I’m currently attempting a naive implementation of AES so as to learn more about CUDA and cryptography in general, but I keep hitting a brick wall when it comes to a particular section of the main kernel, listed below.
__global__ void encrypt128( char *file, int file_size, uchar4 *round_keys, uint8_t *sbox )
{
__shared__ uchar4 sh_round_keys[44 * sizeof(uchar4)];
__shared__ uint8_t sh_sbox[256 * sizeof(uint8_t)];
int id = NUM_THREADS * blockIdx.x + threadIdx.x;
for (int i = 0; i < 44; ++i) {
sh_round_keys[i].x = round_keys[i].x;
sh_round_keys[i].y = round_keys[i].y;
sh_round_keys[i].z = round_keys[i].z;
sh_round_keys[i].w = round_keys[i].w;
}
// This forces the number of threads per block to be 256
sh_sbox[threadIdx.x] = sbox[threadIdx.x];
__syncthreads();
if (id < file_size / 16) {
uchar4 state[4];
state[0].x = file[16 * id + 0];
state[0].y = file[16 * id + 1];
state[0].z = file[16 * id + 2];
state[0].w = file[16 * id + 3];
state[1].x = file[16 * id + 4];
state[1].y = file[16 * id + 5];
state[1].z = file[16 * id + 6];
state[1].w = file[16 * id + 7];
state[2].x = file[16 * id + 8];
state[2].y = file[16 * id + 9];
state[2].z = file[16 * id + 10];
state[2].w = file[16 * id + 11];
state[3].x = file[16 * id + 12];
state[3].y = file[16 * id + 13];
state[3].z = file[16 * id + 14];
state[3].w = file[16 * id + 15];
encryptBlock128(state, sh_round_keys, sh_sbox);
file[16 * id + 0] = state[0].x;
file[16 * id + 1] = state[0].y;
file[16 * id + 2] = state[0].z;
file[16 * id + 3] = state[0].w;
file[16 * id + 4] = state[1].x;
file[16 * id + 5] = state[1].y;
file[16 * id + 6] = state[1].z;
file[16 * id + 7] = state[1].w;
file[16 * id + 8] = state[2].x;
file[16 * id + 9] = state[2].y;
file[16 * id + 10] = state[2].z;
file[16 * id + 11] = state[2].w;
file[16 * id + 12] = state[3].x;
file[16 * id + 13] = state[3].y;
file[16 * id + 14] = state[3].z;
file[16 * id + 15] = state[3].w;
}
}
At first, I was almost certain that this kernel would read from the global memory (particularly file) in a coalesced fashion, since it is a big chunk of memory that is read sequentially, without skipping or crossing anything (as depicted in the programming guide). Thus, I was taken aback when I saw that there was not a single coalesced memory operation - either read or write - which most likely is significantly slowing down the kernel.

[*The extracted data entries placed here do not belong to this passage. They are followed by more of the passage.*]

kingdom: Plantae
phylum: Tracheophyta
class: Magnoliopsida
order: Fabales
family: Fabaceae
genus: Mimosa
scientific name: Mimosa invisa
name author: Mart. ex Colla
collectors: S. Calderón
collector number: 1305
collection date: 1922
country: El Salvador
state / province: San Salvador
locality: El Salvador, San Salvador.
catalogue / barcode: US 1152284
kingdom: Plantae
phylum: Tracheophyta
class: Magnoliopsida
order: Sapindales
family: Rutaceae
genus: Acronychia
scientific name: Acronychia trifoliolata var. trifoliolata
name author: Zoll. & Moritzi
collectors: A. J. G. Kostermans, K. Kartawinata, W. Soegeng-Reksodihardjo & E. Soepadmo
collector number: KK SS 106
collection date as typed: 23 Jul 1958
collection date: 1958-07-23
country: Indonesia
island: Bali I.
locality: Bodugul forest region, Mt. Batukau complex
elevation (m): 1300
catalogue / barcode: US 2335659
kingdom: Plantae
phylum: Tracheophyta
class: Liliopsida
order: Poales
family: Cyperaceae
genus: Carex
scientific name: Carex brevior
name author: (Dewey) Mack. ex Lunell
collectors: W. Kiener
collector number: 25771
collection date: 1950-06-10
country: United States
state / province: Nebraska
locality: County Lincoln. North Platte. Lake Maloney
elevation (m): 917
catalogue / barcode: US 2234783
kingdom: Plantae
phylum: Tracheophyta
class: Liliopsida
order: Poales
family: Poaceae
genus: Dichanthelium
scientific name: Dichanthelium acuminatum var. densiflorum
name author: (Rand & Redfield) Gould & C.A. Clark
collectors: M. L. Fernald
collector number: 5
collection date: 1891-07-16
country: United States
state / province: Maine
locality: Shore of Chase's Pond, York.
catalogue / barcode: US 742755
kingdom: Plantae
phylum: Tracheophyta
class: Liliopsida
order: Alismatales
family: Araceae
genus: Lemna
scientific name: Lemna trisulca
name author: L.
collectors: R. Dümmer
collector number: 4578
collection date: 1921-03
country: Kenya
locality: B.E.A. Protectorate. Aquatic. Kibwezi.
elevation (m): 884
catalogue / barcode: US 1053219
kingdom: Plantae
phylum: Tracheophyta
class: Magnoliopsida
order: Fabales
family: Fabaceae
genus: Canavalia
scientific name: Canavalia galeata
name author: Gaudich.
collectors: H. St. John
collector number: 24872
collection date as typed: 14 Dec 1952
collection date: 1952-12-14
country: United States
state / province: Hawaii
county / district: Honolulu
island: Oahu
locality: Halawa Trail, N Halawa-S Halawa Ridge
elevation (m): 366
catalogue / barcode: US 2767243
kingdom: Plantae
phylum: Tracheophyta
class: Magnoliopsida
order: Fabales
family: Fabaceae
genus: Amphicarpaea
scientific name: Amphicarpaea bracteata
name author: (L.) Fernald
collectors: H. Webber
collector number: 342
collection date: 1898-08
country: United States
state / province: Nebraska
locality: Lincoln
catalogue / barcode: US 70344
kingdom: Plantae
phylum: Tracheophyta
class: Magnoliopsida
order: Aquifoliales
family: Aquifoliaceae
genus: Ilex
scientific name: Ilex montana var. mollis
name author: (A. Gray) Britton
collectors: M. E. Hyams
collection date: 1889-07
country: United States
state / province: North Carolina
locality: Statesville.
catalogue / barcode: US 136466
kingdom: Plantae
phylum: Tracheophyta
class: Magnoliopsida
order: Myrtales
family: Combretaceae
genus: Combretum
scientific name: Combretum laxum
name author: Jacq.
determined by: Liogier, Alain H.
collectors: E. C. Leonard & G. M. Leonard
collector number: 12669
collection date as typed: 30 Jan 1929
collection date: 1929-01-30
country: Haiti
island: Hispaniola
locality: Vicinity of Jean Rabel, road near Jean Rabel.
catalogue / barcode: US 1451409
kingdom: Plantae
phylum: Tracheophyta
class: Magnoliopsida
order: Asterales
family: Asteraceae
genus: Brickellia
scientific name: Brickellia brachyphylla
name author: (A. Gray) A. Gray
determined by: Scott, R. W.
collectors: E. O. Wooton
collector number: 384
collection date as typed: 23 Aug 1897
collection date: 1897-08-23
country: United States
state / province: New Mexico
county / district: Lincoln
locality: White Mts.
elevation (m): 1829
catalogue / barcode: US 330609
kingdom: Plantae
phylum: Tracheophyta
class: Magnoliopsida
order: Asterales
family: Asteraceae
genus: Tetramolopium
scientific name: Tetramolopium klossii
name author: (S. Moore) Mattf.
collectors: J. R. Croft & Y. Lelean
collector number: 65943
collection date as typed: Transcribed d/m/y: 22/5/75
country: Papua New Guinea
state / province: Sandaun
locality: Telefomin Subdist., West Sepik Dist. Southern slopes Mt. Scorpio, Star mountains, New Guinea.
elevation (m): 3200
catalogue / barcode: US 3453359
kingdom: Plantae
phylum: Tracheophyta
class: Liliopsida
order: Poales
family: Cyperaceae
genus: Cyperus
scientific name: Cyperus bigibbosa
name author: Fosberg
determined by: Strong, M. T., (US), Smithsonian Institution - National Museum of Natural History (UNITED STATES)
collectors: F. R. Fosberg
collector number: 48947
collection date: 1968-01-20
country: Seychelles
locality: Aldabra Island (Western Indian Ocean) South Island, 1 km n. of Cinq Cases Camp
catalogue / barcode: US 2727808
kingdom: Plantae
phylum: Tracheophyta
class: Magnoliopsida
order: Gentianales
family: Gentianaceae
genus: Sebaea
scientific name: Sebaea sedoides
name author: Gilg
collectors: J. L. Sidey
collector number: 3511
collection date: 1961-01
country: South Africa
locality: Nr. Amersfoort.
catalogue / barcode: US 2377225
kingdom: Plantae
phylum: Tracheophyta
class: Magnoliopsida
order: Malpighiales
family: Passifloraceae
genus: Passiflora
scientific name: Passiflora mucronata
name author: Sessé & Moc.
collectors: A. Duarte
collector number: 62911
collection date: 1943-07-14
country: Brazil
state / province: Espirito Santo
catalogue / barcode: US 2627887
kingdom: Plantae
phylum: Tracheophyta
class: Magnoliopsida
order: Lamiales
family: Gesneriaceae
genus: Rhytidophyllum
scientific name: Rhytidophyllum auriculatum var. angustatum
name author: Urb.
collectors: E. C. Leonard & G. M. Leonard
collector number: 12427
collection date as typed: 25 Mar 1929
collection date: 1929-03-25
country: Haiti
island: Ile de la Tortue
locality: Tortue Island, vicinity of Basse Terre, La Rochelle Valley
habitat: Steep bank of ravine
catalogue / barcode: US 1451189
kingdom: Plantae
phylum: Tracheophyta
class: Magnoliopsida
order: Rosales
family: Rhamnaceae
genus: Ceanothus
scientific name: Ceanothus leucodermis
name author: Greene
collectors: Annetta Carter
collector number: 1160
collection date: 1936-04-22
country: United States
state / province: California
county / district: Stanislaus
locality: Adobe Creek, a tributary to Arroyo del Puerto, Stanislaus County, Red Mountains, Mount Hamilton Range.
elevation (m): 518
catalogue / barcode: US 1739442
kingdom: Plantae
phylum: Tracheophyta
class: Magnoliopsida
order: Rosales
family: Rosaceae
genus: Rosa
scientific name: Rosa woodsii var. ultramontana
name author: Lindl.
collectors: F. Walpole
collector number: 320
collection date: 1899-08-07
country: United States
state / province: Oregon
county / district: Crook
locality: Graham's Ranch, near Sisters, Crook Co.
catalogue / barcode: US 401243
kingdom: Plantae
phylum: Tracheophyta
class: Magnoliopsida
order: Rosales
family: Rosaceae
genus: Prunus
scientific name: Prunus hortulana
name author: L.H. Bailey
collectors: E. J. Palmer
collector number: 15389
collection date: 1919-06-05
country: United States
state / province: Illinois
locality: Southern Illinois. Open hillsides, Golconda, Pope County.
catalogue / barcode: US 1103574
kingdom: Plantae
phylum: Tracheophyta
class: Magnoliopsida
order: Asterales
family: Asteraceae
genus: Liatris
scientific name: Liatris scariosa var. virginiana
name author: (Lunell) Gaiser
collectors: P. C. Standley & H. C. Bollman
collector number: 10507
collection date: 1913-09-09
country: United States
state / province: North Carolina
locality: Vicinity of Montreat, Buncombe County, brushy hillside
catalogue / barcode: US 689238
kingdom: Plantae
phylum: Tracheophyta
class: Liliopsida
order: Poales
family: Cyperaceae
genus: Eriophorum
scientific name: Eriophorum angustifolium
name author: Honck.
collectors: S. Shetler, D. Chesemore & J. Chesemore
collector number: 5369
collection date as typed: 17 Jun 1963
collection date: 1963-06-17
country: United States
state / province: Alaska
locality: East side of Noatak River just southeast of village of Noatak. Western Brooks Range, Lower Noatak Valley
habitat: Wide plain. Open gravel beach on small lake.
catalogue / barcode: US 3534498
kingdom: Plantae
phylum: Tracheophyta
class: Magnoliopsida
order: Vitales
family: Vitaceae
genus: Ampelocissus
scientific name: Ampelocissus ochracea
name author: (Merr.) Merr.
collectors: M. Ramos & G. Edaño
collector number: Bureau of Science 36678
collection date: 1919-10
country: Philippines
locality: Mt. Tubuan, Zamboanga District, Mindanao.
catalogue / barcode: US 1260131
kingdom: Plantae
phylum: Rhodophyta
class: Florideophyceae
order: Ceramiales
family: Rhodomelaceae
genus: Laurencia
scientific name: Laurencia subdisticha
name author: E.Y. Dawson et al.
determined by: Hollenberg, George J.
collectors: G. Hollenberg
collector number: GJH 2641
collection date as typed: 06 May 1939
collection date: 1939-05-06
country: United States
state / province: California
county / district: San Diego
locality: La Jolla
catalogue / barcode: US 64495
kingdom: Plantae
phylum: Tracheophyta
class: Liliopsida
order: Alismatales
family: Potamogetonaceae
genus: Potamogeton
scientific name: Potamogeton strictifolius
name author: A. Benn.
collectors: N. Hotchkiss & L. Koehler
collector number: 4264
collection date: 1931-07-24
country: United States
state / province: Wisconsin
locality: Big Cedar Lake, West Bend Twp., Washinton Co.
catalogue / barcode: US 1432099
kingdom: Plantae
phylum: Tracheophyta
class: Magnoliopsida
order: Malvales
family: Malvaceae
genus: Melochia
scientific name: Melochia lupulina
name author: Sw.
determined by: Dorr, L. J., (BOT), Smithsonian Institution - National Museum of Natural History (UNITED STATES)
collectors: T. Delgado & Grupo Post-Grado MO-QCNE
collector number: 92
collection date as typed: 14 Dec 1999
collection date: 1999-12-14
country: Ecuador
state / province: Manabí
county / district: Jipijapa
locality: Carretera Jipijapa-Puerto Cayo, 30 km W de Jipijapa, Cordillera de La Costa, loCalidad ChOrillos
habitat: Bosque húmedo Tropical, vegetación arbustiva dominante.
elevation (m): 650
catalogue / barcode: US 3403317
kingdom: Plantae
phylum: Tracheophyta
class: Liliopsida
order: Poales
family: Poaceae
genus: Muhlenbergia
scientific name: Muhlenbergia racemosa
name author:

I’m using a 9800M GS, which has compute capability 1.1, and CUDA 2.3. According to the programming guide I would need to read/write 4-byte words, adding up to 64 bytes per half-warp, in order to enjoy the benefits of memory coalescing. In AES 128-bits each state has 16 bytes, so I thought that wouldn’t be a problem, and tweaked the kernel to read 4 ints instead of 16 chars, but to no avail. How do I go about fixing this?
Also, I checked the visual profiler, and it’s giving me a lousy occupancy of 33%, with 24 registers being used. Apparently, 19-20 of those are used solely in the updating of file. Why is that so? I’m quite new to programming, and this makes no sense at all to me.
Finally, compilation of the code (~800 lines) takes hideously long (> 10 minutes), but if I comment out the 16 lines below encryptBlock128 and decryptBlock128 (precisely the same thing), it takes at most 10 seconds. Again, I can’t help but wonder what sort of deep optimization the compiler is doing that takes so much time. Could anyone shed some light on this?
In addition to that, I have two basic unrelated questions, and would be very grateful if anyone would be so kind as to answer them:
In that for loop, is the memory read once per block or per thread? The round keys weight in at 176 bytes, so I don’t believe I can load them into the shared memory in the same fashion as I load the sbox (256 elements - exactly the number of threads per block). I tried padding them, since nothing beyond 176 bytes is ever read, but I’m not sure if that’s a good way to do it. How should I deal with this?
I’m also worried about bank conflicts, specially because I don’t understand them well enough. Are there any on this kernel?
Thank you very much for your time!